>>>

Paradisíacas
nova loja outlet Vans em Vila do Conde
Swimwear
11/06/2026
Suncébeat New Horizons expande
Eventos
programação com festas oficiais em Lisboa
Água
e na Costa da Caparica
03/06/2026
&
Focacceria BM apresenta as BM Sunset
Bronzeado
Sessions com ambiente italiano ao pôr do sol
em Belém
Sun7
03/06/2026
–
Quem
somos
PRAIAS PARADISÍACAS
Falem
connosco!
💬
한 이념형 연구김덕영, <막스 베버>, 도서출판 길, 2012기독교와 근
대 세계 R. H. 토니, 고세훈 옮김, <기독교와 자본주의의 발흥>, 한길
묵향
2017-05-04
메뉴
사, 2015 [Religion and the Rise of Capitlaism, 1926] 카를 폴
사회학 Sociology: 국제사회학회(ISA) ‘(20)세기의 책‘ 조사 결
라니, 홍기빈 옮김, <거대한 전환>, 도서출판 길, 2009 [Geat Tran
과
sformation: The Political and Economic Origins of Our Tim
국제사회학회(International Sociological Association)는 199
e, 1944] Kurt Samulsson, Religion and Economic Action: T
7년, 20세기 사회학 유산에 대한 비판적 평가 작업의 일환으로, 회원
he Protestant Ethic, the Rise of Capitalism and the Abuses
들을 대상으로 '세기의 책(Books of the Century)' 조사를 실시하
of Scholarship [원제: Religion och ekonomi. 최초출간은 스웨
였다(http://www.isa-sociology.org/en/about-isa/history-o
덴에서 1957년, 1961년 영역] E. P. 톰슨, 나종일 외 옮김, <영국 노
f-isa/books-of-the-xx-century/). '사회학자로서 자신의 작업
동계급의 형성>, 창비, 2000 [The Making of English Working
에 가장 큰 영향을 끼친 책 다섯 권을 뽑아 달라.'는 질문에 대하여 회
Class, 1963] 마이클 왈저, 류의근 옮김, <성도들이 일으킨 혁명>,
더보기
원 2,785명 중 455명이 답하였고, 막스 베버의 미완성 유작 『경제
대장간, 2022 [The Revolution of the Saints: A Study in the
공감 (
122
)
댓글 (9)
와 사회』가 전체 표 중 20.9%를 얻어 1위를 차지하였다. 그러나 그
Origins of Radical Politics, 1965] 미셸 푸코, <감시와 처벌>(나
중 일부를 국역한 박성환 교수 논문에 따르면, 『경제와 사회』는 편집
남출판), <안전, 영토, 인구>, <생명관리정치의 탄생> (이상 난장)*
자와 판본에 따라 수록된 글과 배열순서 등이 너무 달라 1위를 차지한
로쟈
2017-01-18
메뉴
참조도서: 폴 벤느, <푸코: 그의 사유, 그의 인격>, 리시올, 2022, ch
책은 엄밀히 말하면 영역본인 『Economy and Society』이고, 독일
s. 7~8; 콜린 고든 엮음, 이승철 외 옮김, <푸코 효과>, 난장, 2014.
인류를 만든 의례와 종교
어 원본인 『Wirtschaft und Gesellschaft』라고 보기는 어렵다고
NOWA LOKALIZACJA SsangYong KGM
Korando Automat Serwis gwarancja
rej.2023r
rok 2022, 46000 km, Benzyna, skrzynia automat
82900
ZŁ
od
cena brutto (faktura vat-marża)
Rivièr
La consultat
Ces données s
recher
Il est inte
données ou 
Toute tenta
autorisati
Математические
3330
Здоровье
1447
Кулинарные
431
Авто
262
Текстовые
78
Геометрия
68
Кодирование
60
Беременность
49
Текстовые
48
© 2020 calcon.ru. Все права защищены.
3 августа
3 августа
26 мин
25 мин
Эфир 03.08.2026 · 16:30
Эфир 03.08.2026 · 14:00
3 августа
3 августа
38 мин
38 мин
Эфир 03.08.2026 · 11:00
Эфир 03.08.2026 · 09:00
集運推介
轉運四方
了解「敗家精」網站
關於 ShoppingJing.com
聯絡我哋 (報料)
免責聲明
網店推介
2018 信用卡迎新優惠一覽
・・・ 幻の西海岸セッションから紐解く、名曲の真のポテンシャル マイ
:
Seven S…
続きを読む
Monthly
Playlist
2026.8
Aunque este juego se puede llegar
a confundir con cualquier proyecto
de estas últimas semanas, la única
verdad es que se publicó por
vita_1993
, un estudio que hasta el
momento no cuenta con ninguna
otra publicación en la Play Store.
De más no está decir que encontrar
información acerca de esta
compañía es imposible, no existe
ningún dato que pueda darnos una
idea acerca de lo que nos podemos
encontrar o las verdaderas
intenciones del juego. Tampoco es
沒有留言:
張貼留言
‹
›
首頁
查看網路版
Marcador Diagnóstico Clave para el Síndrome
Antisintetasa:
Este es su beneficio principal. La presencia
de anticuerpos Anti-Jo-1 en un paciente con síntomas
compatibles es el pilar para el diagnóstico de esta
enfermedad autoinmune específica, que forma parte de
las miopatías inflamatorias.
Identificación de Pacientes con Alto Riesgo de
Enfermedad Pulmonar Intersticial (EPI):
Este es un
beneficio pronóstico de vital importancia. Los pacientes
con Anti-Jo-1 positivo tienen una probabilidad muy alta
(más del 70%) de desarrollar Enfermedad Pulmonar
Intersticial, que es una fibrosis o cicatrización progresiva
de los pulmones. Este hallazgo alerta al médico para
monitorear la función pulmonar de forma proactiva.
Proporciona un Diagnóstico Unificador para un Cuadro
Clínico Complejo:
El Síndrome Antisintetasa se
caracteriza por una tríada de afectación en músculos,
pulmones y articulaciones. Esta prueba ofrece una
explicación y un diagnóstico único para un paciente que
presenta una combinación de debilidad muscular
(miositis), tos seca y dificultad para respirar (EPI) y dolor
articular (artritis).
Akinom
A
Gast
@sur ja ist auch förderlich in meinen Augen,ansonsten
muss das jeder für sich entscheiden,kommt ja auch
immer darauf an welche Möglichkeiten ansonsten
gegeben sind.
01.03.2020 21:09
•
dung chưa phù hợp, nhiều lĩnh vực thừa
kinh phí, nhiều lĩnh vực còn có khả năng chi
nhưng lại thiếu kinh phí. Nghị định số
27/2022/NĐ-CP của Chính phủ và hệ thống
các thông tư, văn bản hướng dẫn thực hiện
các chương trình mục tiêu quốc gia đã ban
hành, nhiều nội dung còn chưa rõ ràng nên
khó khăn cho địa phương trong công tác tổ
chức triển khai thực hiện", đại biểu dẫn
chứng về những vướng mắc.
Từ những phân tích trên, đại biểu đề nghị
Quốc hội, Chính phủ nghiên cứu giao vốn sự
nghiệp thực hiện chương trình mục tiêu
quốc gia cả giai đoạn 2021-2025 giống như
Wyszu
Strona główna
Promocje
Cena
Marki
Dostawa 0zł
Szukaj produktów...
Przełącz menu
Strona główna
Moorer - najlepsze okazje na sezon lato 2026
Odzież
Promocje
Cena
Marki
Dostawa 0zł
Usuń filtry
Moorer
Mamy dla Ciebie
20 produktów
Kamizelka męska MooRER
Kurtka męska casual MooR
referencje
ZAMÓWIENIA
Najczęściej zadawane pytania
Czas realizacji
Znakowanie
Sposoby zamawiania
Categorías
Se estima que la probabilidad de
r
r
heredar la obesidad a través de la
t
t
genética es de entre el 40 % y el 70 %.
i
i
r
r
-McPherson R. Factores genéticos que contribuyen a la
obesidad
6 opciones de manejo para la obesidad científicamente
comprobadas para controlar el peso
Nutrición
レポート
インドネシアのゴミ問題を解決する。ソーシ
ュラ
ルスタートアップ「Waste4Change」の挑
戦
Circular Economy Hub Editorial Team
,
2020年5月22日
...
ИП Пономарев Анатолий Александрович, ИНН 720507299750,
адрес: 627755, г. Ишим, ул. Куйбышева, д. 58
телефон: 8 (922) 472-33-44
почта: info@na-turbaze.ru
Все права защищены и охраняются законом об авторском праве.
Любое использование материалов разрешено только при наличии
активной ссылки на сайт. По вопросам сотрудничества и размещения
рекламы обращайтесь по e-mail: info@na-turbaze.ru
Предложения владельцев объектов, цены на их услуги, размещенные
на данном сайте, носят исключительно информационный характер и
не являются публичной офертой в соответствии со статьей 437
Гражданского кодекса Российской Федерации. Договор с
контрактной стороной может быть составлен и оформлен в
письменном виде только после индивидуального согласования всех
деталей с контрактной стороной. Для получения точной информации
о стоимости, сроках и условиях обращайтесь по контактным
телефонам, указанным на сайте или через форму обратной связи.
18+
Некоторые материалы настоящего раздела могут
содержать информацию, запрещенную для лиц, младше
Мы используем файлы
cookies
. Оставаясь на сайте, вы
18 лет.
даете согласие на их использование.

<<<

Write out the data from the start through the line containing "e, 1944] Kurt" as a numbered list, leaving out blank lines.

1. Paradisíacas
2. nova loja outlet Vans em Vila do Conde
3. Swimwear
4. 11/06/2026
5. Suncébeat New Horizons expande
6. Eventos
7. programação com festas oficiais em Lisboa
8. Água
9. e na Costa da Caparica
10. 03/06/2026
11. &
12. Focacceria BM apresenta as BM Sunset
13. Bronzeado
14. Sessions com ambiente italiano ao pôr do sol
15. em Belém
16. Sun7
17. 03/06/2026
18. –
19. Quem
20. somos
21. PRAIAS PARADISÍACAS
22. Falem
23. connosco!
24. 💬
25. 한 이념형 연구김덕영, <막스 베버>, 도서출판 길, 2012기독교와 근
26. 대 세계 R. H. 토니, 고세훈 옮김, <기독교와 자본주의의 발흥>, 한길
27. 묵향
28. 2017-05-04
29. 메뉴
30. 사, 2015 [Religion and the Rise of Capitlaism, 1926] 카를 폴
31. 사회학 Sociology: 국제사회학회(ISA) ‘(20)세기의 책‘ 조사 결
32. 라니, 홍기빈 옮김, <거대한 전환>, 도서출판 길, 2009 [Geat Tran
33. 과
34. sformation: The Political and Economic Origins of Our Tim
35. 국제사회학회(International Sociological Association)는 199
36. e, 1944] Kurt Samulsson, Religion and Economic Action: T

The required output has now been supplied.